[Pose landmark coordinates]
[Start of section]

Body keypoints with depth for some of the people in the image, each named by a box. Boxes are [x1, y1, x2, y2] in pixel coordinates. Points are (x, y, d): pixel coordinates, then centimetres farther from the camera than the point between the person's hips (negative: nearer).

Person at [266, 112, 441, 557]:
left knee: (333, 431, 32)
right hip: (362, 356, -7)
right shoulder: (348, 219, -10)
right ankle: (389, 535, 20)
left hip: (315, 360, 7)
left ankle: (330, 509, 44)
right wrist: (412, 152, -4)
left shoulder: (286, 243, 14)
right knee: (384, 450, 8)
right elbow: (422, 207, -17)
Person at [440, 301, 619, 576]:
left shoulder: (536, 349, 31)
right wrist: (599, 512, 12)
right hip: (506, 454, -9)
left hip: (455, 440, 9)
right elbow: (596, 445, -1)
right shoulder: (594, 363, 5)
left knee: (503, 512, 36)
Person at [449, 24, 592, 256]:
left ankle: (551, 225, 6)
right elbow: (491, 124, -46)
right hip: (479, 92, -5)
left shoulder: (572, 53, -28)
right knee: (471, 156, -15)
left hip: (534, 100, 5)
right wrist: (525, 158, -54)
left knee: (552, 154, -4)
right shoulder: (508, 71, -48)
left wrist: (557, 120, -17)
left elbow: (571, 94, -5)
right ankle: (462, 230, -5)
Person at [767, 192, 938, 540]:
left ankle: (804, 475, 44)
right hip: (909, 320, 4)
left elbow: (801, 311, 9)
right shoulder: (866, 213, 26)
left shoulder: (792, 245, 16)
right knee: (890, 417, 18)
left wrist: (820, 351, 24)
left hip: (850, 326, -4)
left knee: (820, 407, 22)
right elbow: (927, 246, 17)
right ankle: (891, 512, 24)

[End of section]
[Start of section]

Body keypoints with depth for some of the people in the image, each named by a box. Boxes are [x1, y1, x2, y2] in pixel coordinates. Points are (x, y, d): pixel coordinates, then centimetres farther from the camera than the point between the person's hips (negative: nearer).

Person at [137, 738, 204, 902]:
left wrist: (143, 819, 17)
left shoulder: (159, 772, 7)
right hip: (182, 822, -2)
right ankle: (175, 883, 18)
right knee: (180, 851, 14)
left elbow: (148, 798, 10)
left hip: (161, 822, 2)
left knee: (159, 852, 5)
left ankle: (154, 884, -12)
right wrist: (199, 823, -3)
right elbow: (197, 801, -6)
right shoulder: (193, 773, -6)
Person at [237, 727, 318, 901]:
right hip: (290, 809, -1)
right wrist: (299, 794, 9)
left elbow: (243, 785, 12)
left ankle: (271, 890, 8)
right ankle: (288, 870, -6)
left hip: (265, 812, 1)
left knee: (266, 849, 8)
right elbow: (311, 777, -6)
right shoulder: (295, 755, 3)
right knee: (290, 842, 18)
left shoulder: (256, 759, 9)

[End of section]

| YOUR OBJECTIVE |
Report every line above that has the string "ankle" in it.

| SOLUTION FOR THIS TASK |
right ankle: (389, 535, 20)
left ankle: (330, 509, 44)
left ankle: (551, 225, 6)
right ankle: (462, 230, -5)
left ankle: (804, 475, 44)
right ankle: (891, 512, 24)
right ankle: (175, 883, 18)
left ankle: (154, 884, -12)
left ankle: (271, 890, 8)
right ankle: (288, 870, -6)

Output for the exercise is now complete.